Secondo i diffusi dall’analista strategico dell’Ispi (Istituto per gli studi di politica internazionale) Claudio Bertolotti, negli ultimi anni si sono avuti in Europa 98 tra attentati e azioni violente di matrice islamica.
Il 70 per cento negli anni compresi tra il 2015 e il 2017: con 624 morti e 5153 feriti: «Oltre l’80 per cento sono attacchi individuali, non strutturati. Inoltre, nel 60 per cento dei casi sono state utilizzate armi improprie, improvvisate». Il sintomo che ogni immigrato islamico è un potenziale terrorista.
Il 98 per cento dei terroristi islamici che ha colpito è uomo.
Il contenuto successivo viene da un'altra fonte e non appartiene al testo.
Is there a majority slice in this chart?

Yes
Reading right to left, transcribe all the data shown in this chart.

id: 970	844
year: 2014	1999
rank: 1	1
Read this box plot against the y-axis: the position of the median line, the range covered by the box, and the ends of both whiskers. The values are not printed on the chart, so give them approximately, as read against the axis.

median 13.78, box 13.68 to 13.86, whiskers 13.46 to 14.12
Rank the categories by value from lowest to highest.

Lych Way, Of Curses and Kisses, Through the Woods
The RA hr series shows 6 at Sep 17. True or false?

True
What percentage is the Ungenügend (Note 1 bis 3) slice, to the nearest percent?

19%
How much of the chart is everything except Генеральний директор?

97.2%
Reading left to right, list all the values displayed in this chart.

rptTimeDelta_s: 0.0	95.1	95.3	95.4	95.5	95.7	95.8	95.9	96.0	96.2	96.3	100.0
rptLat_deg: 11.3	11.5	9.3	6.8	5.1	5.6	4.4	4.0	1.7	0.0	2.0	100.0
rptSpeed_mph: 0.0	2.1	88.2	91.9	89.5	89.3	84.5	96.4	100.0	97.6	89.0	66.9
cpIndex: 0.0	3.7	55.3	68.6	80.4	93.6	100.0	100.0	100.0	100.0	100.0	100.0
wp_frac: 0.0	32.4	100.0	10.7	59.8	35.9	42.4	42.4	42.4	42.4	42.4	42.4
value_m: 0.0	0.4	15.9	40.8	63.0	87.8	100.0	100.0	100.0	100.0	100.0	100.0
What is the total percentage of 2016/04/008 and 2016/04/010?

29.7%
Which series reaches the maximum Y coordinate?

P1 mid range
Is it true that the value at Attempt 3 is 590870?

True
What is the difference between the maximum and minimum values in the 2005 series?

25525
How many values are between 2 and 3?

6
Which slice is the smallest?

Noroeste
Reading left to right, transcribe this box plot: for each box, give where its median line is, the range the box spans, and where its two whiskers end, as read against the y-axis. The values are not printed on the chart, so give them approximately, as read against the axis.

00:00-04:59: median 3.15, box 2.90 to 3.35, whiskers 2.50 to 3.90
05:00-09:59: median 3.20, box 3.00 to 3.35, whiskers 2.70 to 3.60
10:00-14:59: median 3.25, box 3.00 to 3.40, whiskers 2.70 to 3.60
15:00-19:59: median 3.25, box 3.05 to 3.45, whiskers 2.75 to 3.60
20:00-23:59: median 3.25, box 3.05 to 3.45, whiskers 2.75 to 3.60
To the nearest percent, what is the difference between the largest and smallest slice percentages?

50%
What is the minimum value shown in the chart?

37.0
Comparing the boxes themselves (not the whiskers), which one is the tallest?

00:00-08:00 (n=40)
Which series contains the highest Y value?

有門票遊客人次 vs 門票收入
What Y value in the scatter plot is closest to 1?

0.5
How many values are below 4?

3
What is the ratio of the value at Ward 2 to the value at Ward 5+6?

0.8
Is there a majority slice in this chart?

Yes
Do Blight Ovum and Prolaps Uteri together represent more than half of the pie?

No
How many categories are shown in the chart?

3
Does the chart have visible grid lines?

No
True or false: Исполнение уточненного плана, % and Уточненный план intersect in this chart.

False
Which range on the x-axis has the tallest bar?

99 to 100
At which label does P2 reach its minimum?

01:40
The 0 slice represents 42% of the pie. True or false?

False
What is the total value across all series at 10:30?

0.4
Nel triennio 2015-2017, l’84 per cento dei terroristi sono risultati essere immigrati di prima generazione (45 per cento) o di seconda/terza (27 per cento) mentre il 12 per cento immigrati irregolari. Solo nel 6 per cento si trattava di un cittadino convertito all’Islam. Il che non significa che fosse un vero europeo, come dimostrano i casi dei caraibici e africani convertiti che hanno colpito in Inghilterra.
Il direttore del Crst (Centro di ricerca sulla sicurezza ed il terrorismo), Ranieri Razzante, ha chiarito: «Nessuno di noi è razzista, però è certo che questo fenomeno sta facendo lucrare. Minniti ha fatto benissimo a dialogare con le tribù, ma il risultato finale non è stato soddisfacente. Dobbiamo avere il coraggio di dire che dietro all’immigrazione c’è un’industria creata con la connivenza di alcune Ong e di sistemi finanziari e di imprese del settore e di chi gestisce i Cara in maniera non trasparente. Finché ci sarà questo tipo di mercato e non si avrà il coraggio di intervenire dando risorse per normalizzare i Paesi di partenza, non si arriverà da nessuna parte».